* [EXTRAIT]:
——

2.      La deuxième remarques c’est qu’il est essentiel de croire et de confesser la Trinité, notamment face aux religions non-chrétiennes. Le sous-titre de l’affiche le dit bien lorsque parlant de la Trinité elle dit « une doctrine spécifique au christianisme ». Et il est un fait que la Trinité est bel et bien spécifique au christianisme, et même, on peut le dire, elle est au centre, au cœur même de la religion chrétienne.

Ainsi le Symbole des Apôtres, qui entend dire la Foi universelle des chrétiens, possède une structure trinitaire, dans laquelle il est question tout d’abord du Père : « Je crois en Dieu, le Père tout Puissant, Créateur du ciel et de la terre », et puis du Fils : « Je crois en Jésus-Christ, son Fils unique, notre Seigneur », et du Saint-Esprit : « Je crois en l’Esprit Saint ». C’est de-même le baptême au nom du Dieu Trinitaire qui marque l’entrée des fidèles dans l’Eglise, comme membre du peuple de l’Alliance. La doctrine de la Trinité fait l’unité de toutes les Eglises chrétiennes, alors même qu’elles sont divisées sur beaucoup d’autres points ; elle caractérise la définition proprement chrétienne de Dieu, et permet ainsi de différencier le christianisme de toutes les autres religions.

La doctrine de la Trinité nous permet ainsi de comprendre en quoi il est erroné de considérer que toutes les religions se valent, ou que toutes adorent et prient le même Dieu. Il ne suffit pas d’être monothéiste pour être disciple du Christ ! Il convient de croire en la divinité du Christ, et donc au Dieu Trinitaire, en dehors duquel il ne peut s’agir que de tout autre chose que du véritable christianisme, qui est fondamentalement et essentiellement trinitaire !

——

* [DONNÉES PRÉSENTÉES]:
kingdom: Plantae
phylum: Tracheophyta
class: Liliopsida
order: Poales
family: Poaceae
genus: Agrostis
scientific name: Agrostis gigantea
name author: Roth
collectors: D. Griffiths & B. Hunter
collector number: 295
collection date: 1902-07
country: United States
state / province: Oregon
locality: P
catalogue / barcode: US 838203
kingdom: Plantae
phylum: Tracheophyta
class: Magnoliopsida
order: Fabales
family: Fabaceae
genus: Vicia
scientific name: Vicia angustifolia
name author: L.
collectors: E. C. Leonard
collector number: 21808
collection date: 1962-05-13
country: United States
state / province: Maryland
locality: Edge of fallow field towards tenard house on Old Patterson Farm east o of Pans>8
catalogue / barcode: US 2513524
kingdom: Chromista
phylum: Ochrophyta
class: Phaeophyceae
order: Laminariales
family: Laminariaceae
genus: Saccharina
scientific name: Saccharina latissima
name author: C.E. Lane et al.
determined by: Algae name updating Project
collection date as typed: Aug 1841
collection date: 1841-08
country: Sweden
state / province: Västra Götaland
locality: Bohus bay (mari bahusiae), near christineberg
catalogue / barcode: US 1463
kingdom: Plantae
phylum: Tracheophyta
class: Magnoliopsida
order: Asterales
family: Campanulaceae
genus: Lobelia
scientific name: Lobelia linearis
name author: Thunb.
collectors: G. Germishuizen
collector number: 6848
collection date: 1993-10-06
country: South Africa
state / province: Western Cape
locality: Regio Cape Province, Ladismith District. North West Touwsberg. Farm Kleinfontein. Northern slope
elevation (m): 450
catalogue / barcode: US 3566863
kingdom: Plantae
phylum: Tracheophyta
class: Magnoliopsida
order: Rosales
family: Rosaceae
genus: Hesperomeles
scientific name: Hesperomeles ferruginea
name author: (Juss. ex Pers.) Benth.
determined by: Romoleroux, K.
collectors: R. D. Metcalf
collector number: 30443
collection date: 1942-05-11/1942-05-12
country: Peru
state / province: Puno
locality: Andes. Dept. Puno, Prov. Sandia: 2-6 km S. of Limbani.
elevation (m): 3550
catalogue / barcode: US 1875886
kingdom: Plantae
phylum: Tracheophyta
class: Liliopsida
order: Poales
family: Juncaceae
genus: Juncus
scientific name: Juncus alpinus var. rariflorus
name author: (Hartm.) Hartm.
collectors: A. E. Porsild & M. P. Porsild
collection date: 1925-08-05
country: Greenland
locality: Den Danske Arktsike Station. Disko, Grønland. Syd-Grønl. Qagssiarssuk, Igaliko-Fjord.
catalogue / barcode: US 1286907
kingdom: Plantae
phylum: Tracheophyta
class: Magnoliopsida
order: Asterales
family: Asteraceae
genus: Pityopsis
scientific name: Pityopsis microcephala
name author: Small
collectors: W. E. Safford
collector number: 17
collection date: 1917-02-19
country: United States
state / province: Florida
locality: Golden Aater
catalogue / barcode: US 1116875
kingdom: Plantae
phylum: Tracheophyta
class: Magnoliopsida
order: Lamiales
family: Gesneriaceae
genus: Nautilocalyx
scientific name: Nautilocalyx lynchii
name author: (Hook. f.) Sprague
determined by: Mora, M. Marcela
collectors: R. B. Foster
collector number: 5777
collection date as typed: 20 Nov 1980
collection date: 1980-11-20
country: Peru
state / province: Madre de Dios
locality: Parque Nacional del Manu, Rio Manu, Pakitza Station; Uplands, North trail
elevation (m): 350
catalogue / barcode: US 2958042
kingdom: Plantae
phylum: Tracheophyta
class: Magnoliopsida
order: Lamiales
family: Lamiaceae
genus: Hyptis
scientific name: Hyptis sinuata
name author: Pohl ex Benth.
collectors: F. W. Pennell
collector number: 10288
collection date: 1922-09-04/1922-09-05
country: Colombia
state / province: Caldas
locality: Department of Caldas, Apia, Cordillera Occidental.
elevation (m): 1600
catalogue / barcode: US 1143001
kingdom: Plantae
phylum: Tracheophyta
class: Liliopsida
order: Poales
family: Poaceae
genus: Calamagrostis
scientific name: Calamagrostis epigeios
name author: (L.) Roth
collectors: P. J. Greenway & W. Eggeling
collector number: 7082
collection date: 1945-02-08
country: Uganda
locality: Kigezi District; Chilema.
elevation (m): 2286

——

* [CONSIGNE]:
D'après l'extrait sur la Trinité, qu'est-ce qui marque l'entrée des fidèles dans l'Église ? Les lignes proviennent d'une autre source que l'extrait.

* [RÉSULTAT FINAL]:
Le baptême au nom du Dieu Trinitaire.